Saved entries
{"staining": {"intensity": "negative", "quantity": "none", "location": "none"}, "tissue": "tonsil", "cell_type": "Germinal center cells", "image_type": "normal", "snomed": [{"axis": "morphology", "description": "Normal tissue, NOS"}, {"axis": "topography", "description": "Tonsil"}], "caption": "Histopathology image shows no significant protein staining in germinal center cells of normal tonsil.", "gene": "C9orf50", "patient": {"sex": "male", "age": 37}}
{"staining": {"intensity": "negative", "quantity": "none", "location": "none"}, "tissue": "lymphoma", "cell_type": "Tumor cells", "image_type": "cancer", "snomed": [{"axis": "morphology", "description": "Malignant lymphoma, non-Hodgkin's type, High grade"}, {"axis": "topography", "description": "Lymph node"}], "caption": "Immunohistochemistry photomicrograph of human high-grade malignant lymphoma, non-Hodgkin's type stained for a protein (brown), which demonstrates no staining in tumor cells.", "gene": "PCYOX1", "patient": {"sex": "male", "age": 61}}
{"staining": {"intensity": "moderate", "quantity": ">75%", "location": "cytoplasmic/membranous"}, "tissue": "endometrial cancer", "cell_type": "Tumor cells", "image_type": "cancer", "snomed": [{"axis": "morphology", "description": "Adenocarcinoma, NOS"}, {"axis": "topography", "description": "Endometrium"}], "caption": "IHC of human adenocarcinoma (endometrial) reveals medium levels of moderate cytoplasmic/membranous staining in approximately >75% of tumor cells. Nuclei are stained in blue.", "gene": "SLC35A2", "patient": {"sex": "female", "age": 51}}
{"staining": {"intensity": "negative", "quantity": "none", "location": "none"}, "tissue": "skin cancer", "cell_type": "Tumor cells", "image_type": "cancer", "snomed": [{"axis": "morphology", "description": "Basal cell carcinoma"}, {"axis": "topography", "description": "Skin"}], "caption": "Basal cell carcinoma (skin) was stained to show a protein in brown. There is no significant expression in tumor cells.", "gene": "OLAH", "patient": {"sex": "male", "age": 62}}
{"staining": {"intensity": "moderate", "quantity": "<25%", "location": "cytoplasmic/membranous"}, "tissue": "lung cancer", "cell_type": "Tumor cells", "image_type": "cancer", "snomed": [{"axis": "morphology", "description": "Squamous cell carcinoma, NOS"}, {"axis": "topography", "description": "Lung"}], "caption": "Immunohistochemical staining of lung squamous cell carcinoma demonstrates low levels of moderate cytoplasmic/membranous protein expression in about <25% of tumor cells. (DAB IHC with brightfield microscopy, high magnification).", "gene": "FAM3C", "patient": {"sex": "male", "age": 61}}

:: Work order ::
Each line of the records should be repeated exactly as it stands.

:: Solution for this problem ::
{"staining": {"intensity": "negative", "quantity": "none", "location": "none"}, "tissue": "tonsil", "cell_type": "Germinal center cells", "image_type": "normal", "snomed": [{"axis": "morphology", "description": "Normal tissue, NOS"}, {"axis": "topography", "description": "Tonsil"}], "caption": "Histopathology image shows no significant protein staining in germinal center cells of normal tonsil.", "gene": "C9orf50", "patient": {"sex": "male", "age": 37}}
{"staining": {"intensity": "negative", "quantity": "none", "location": "none"}, "tissue": "lymphoma", "cell_type": "Tumor cells", "image_type": "cancer", "snomed": [{"axis": "morphology", "description": "Malignant lymphoma, non-Hodgkin's type, High grade"}, {"axis": "topography", "description": "Lymph node"}], "caption": "Immunohistochemistry photomicrograph of human high-grade malignant lymphoma, non-Hodgkin's type stained for a protein (brown), which demonstrates no staining in tumor cells.", "gene": "PCYOX1", "patient": {"sex": "male", "age": 61}}
{"staining": {"intensity": "moderate", "quantity": ">75%", "location": "cytoplasmic/membranous"}, "tissue": "endometrial cancer", "cell_type": "Tumor cells", "image_type": "cancer", "snomed": [{"axis": "morphology", "description": "Adenocarcinoma, NOS"}, {"axis": "topography", "description": "Endometrium"}], "caption": "IHC of human adenocarcinoma (endometrial) reveals medium levels of moderate cytoplasmic/membranous staining in approximately >75% of tumor cells. Nuclei are stained in blue.", "gene": "SLC35A2", "patient": {"sex": "female", "age": 51}}
{"staining": {"intensity": "negative", "quantity": "none", "location": "none"}, "tissue": "skin cancer", "cell_type": "Tumor cells", "image_type": "cancer", "snomed": [{"axis": "morphology", "description": "Basal cell carcinoma"}, {"axis": "topography", "description": "Skin"}], "caption": "Basal cell carcinoma (skin) was stained to show a protein in brown. There is no significant expression in tumor cells.", "gene": "OLAH", "patient": {"sex": "male", "age": 62}}
{"staining": {"intensity": "moderate", "quantity": "<25%", "location": "cytoplasmic/membranous"}, "tissue": "lung cancer", "cell_type": "Tumor cells", "image_type": "cancer", "snomed": [{"axis": "morphology", "description": "Squamous cell carcinoma, NOS"}, {"axis": "topography", "description": "Lung"}], "caption": "Immunohistochemical staining of lung squamous cell carcinoma demonstrates low levels of moderate cytoplasmic/membranous protein expression in about <25% of tumor cells. (DAB IHC with brightfield microscopy, high magnification).", "gene": "FAM3C", "patient": {"sex": "male", "age": 61}}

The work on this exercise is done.